To calculate all-cause 30-day hospital readmission rates at the level of individual primary care practices and identify factors associated with variations in these rates.
Seven primary care clinics affiliated with the University of California, San Francisco (UCSF).
Adults ≥18 years old with a primary care provider (PCP) at UCSF MEASUREMENTS: All-cause 30-day readmission rates were calculated for primary care clinics for discharges between July 1, 2009 and June 30, 2012. We built a model to identify demographic, clinical, and hospital factors associated with variation in rates.
There were 12,564 discharges for patients belonging to the 7 clinics, with 8685 index discharges and 1032 readmissions. Readmission rates varied across practices, from 14.9% in Human Immunodeficiency Virus primary care and 7.7% in women's health.

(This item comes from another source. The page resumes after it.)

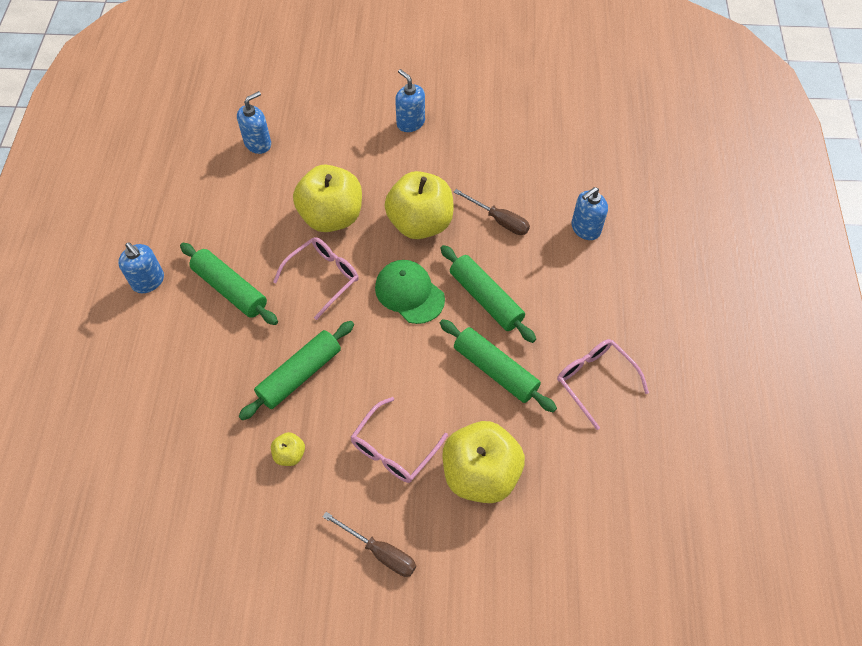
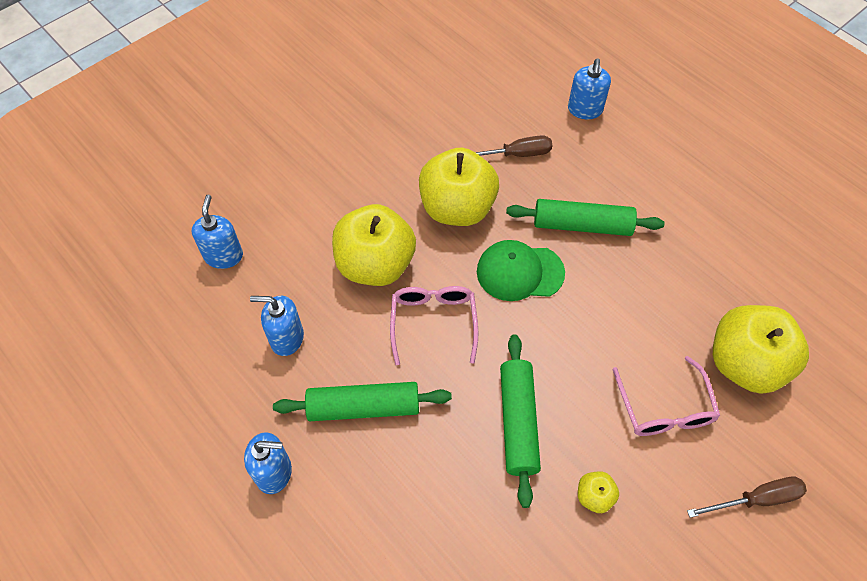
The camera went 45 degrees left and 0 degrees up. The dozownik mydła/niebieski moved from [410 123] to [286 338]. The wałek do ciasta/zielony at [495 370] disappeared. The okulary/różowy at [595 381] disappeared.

In multivariable analyses, factors associated with variation in readmission rates included: male gender (odds ratio [OR]: 1.21, 95% confidence interval [CI]: 1.05-1.40), Medicare insurance (OR: 1.31, 95% CI: 1.05, 1.64; Ref = private), Medicare-Medicaid dual eligible (OR: 1.26, 95% CI: 1.01-1.56), multiple comorbidities, and admitting services. Patients with a departed PCP awaiting transfer assignment to a new PCP had an OR of 1.59 (95% CI: 1.16-2.17) compared with having a current faculty PCP.
Primary care practices are important partners in improving care transitions and reducing hospital readmissions, and this study introduces a new way to view readmission rates. PCP turnover may be an important risk factor for hospital readmissions.